AMYOTROPHIC LATERAL SCLEROSIS(ALS)
ALS is a fatal neurodegenerative disease characterised by the death of the upper and lower motor neurons with subsequent muscular paralysis and atrophy. Compared to other neurodegenerative diseases, certain features of ALS make it more challenging to experiment stem cell therapy. The most important aspect is the unknown pathogenesis, followed by the lack of knowledge on how the disease spreads in the human body. Choosing the ideal site to implant stem cell is difficult without answers to the above questions. Theoretically, the objective of stem cell therapy in ALS would be to substitute the motor neurons. Further, the fundamental strategies of stem cell therapy in ALS consist of the regulation of inflammation and the expression of neurotrophic factors.

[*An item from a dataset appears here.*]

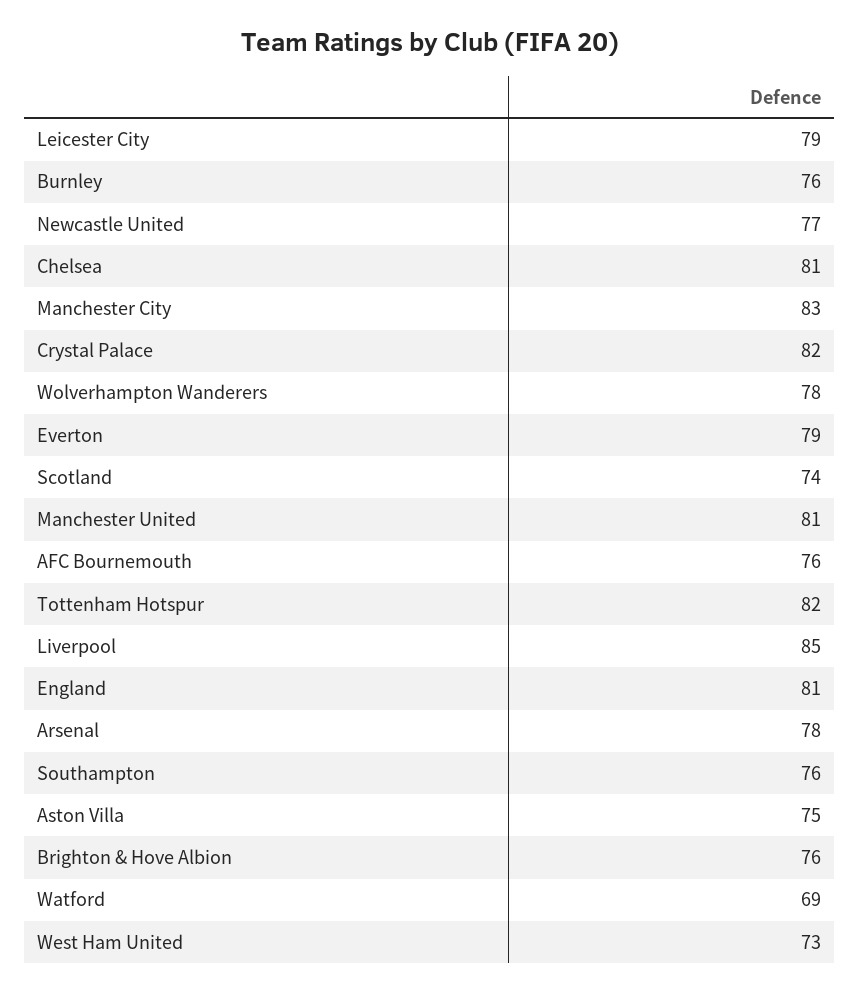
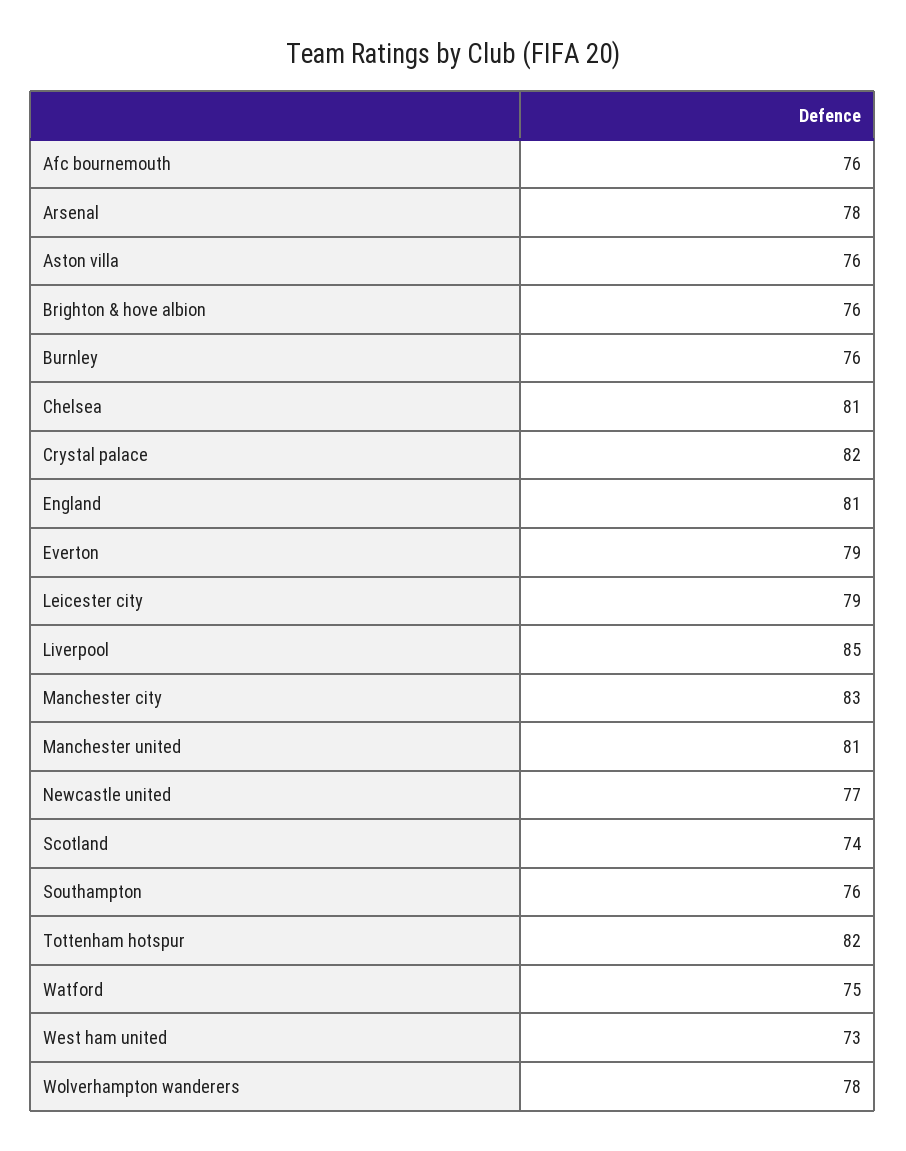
Aston Villa: 75 -> 76
Watford: 69 -> 75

Transplantation therapy employing stem cells can be effectively used as a therapeutic measure to deal with the devastating disease. Mesenchymal stem cells and hematopoietic stem cells have been efficiently employed as transplants in the affected spinal cord and have favourably supported ALS management (Mazzini et al., 2012). However, studies were conducted on a small group of patients and thus thorough research continues so as to apply the same for a larger pool of patients. Neural stem cells (NSCs) Embryonic stem cells (ESCs), glial- restricted progenitor cells (GRPs), and induced pluripotent stem cells (iPSCs) also offer a potential alternative for transplantation approaches and can be used (Traub et al., 2011). Stem cell therapy has been an area of debate for a long time. The beneficial aspects cannot be overlooked, but extensive clinical trials are in progress so as to generate an effective treatment and possible cure for ALS in the near future.